Dados da Pordata mostram que o País continua a ser dos que tem menos poder de compra. No custo das casas, só a Grécia ultrapassa os dados nacionais.

23 de fevereiro de 2026 às 00:01

Entre 2020 e 2024, o custo da habitação em Portugal aumentou 24,1%. Neste espaço temporal, foi o segundo país da União Europeia (UE) com um maior aumento e só a Grécia fica à frente (29%). Ambos os países estão bem acima da média dos 27 Estados-membros (0,2%) e foram os dois países em que este indicador mais cresceu. Em sentido contrário, foi na Finlândia e na Roménia que a habitação mais desceu, com taxas negativas de 16,3% e 12,6%. Os dados constam de um novo estudo organizado pelo portal Pordata, publicado hoje, no âmbito dos 40 anos da adesão de Portugal à UE.

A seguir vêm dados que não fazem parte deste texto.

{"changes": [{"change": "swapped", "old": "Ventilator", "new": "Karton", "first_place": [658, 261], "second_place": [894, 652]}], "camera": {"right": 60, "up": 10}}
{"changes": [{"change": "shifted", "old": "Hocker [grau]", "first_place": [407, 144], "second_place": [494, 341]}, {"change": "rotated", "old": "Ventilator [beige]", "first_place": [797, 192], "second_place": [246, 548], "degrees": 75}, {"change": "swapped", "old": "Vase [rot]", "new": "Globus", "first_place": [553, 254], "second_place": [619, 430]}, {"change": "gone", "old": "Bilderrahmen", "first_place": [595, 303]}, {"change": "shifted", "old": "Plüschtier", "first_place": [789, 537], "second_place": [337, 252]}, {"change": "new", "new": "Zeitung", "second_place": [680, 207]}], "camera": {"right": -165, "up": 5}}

Outro dos dados divulgados que salta à vista é que Portugal continua a ser um dos países onde o poder de compra das famílias é dos mais baixos. Isto apesar de o custo de vida no País continuar abaixo da média europeia, mesmo que o salário médio em Portugal, desde 2015, tenha aumentado 50,9% (acima da média europeia de 33,2%). No extremo oposto está o Luxemburgo, que acaba por ter o custo de vida mais elevado dos 27 mas, ao mesmo tempo, também tem o maior poder de compra. Segundo os dados analisados pela Pordata, o rendimento mediano das famílias do Grão-Ducado permitiria comprar quase duas vezes mais cabazes de bens essenciais do que em Portugal. Esse rácio é maior (de quase três vezes mais cabazes) quando comparado com a Hungria, a Eslováquia e a Grécia.

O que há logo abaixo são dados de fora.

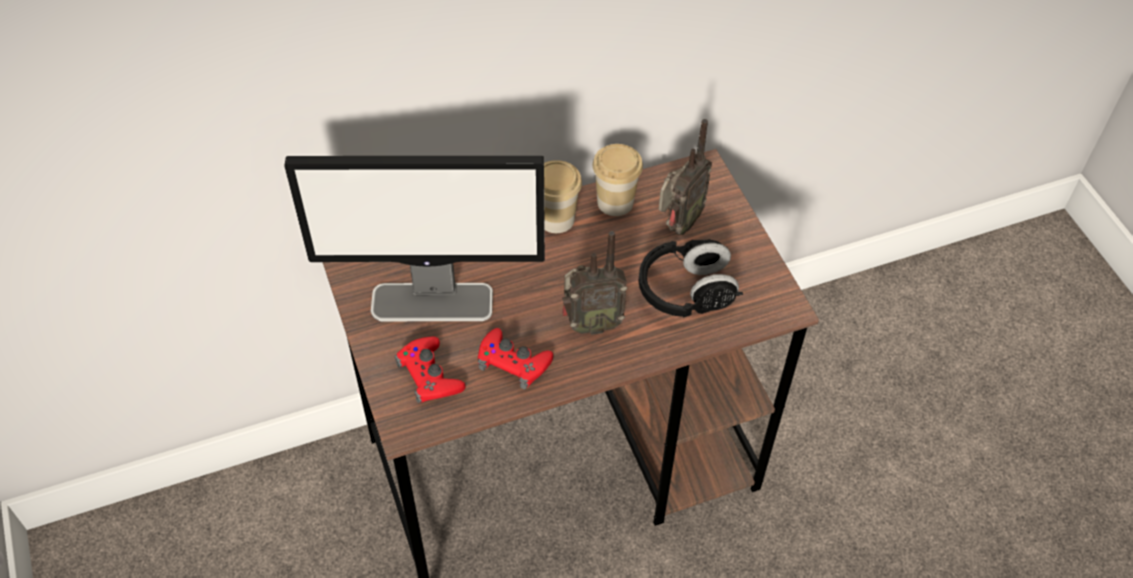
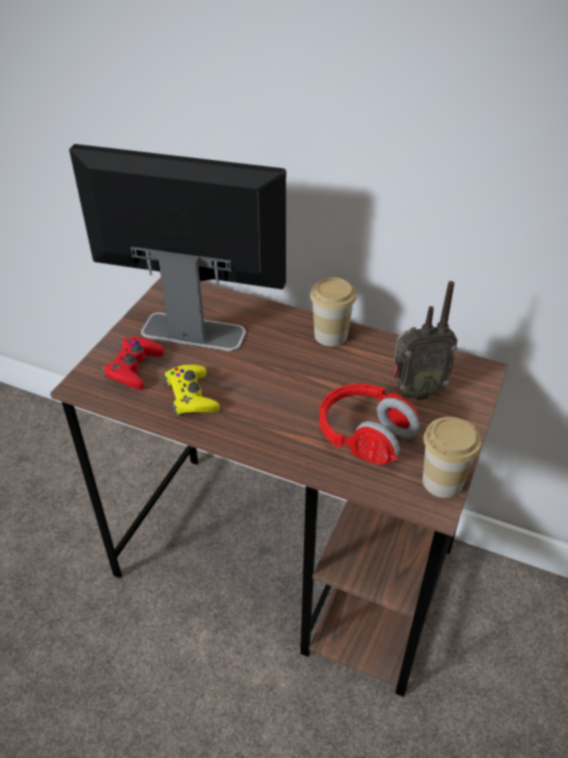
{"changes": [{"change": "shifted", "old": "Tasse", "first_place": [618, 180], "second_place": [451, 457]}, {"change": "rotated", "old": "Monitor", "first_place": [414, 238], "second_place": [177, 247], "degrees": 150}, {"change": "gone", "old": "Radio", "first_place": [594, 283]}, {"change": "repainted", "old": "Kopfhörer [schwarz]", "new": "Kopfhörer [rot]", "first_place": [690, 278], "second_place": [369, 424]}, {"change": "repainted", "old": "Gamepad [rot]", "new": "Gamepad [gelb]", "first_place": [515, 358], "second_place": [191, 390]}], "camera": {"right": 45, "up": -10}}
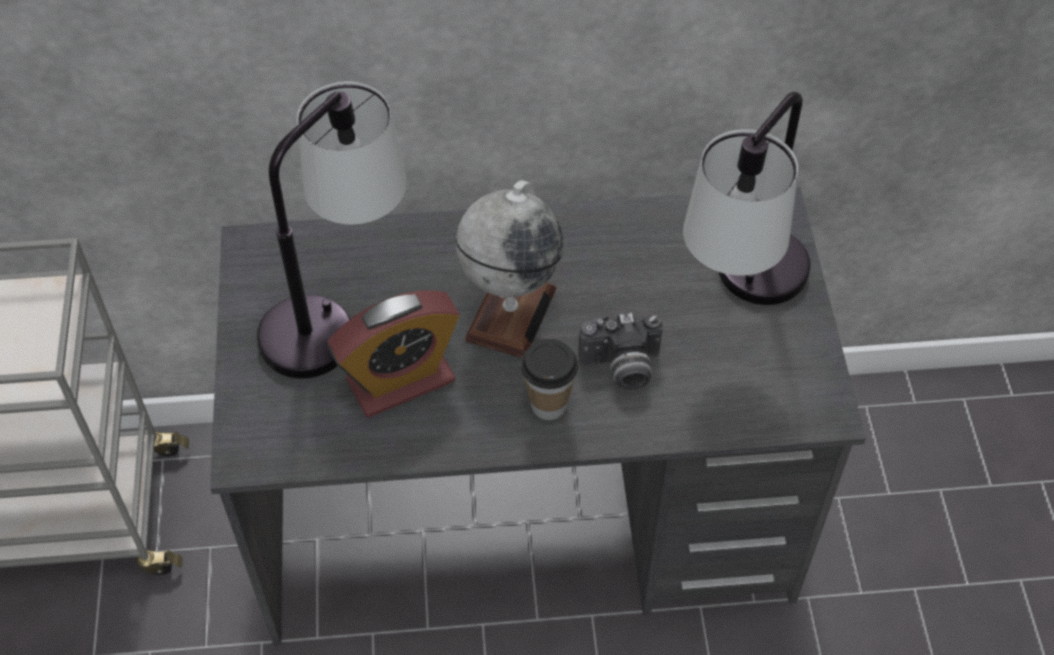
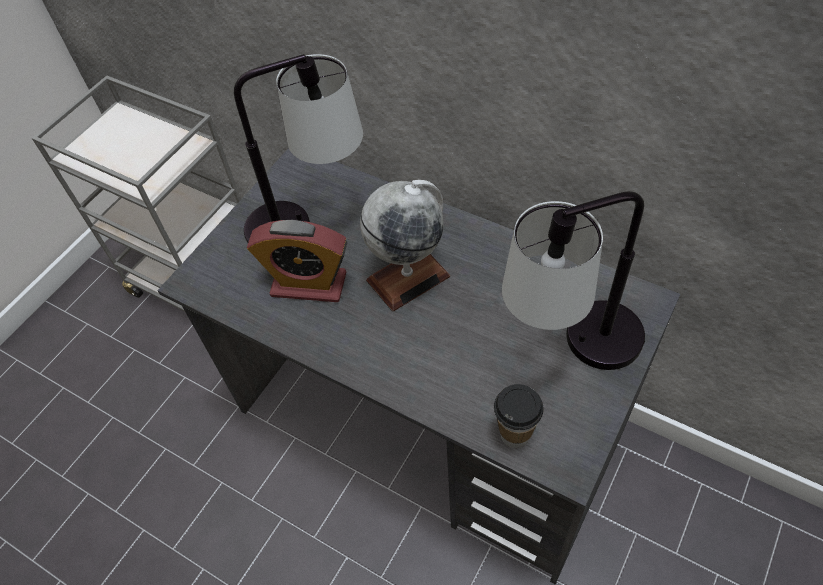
{"changes": [{"change": "gone", "old": "Kamera", "first_place": [621, 351]}, {"change": "shifted", "old": "Tasse", "first_place": [549, 379], "second_place": [519, 416]}], "camera": {"right": 40, "up": 0}}
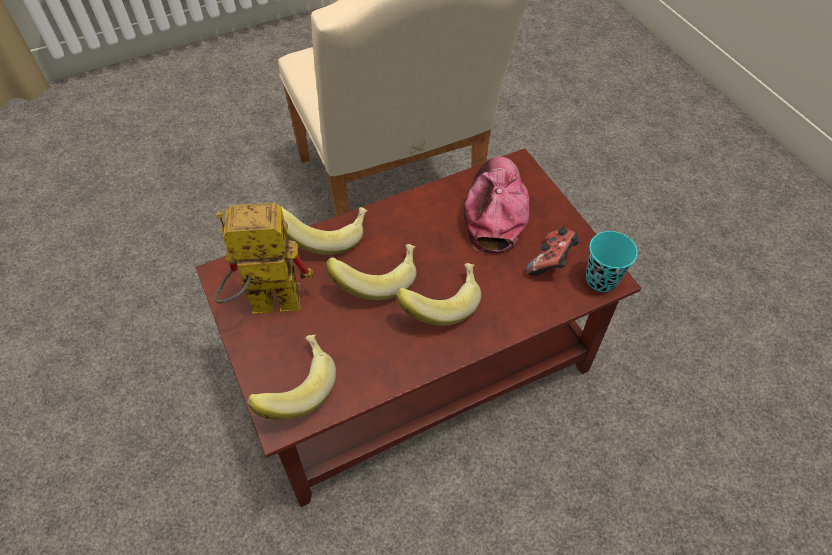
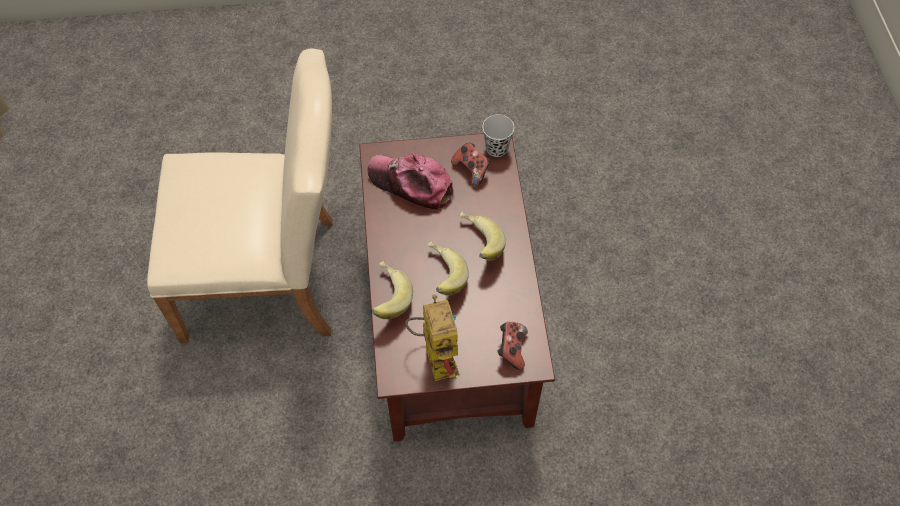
{"changes": [{"change": "rotated", "old": "Spielzeugroboter", "first_place": [263, 258], "second_place": [432, 337], "degrees": 150}, {"change": "repainted", "old": "Tasse [türkis]", "new": "Tasse [schwarz]", "first_place": [612, 261], "second_place": [498, 135]}, {"change": "swapped", "old": "Banane", "new": "Gamepad", "first_place": [291, 377], "second_place": [512, 346]}], "camera": {"right": -70, "up": 5}}
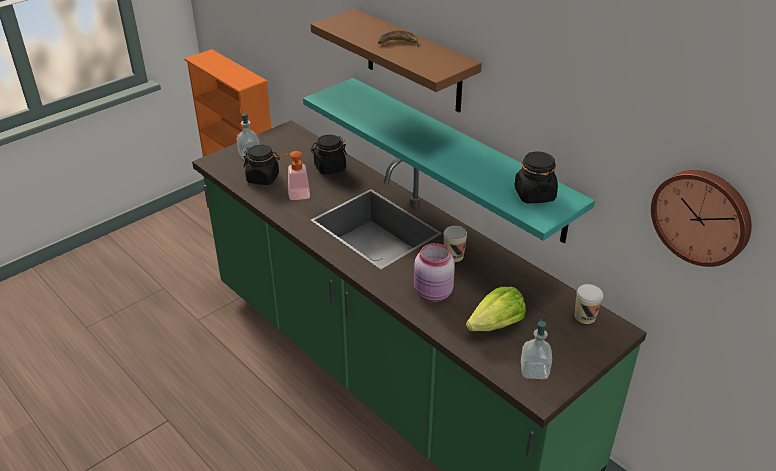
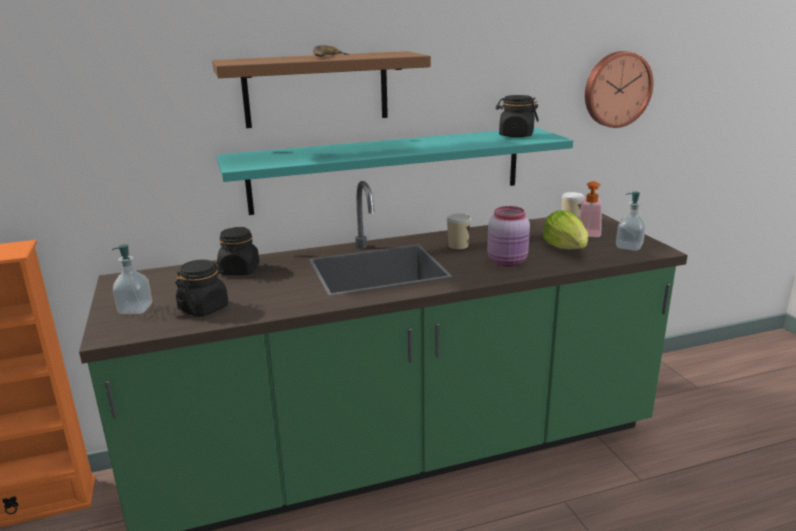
{"changes": [{"change": "shifted", "old": "Seifenspender", "first_place": [293, 175], "second_place": [590, 209]}], "camera": {"right": -65, "up": -15}}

No que ao PIB (Produto Interno Bruto) per capita diz respeito, os indicadores são também positivos para Portugal. Entre 2020 e 2024, aumentou 40% em valor nominal e 10% em valor real, sendo o sexto país da UE que mais cresceu neste indicador.

No entanto, a Pordata destaca que o rendimento do trabalho em Portugal para o PIB foi de 47,7 mil euros. Ou seja: Portugal é um dos países em que o trabalho menos rende em termos de economia interna, sendo o 19.º entre os 27 Estados-membros. Ainda assim, por cá, a contribuição do trabalho para o PIB foi quase o dobro da Bulgária (26 mil euros).

A Irlanda lidera neste campo, com cada trabalhador a contribuir, em média, 194,4 mil euros para a economia interna.

Dependência energética grande

A Pordata constata também que Portugal ainda tem uma grande dependência energética (64,5%). Ainda assim, o estudo destaca que houve uma redução de 5,7 pontos percentuais na última década. No contexto europeu, nenhum Estado-membro é independente em termos energéticos. Malta é o que tem maior necessidade de energia externa (98,4%). A Estónia é quem tem menos dependência energética (13%).

Poucos gases com efeito de estufa

O estudo mostra ainda que Portugal é o terceiro país da UE que menos emissões de gases com efeito de estufa tem. Ao todo, entre 2014 e 2024, Portugal emitiu 4,8 toneladas destes gases por habitante. À exceção da Cróacia e da Roménia, todos os países têm reduzido as suas emissões. A Estónia, o Luxemburgo (que, mesmo assim, continua a ser o que mais emite, com 11,2 toneladas/habitante) e Malta lideram esta redução.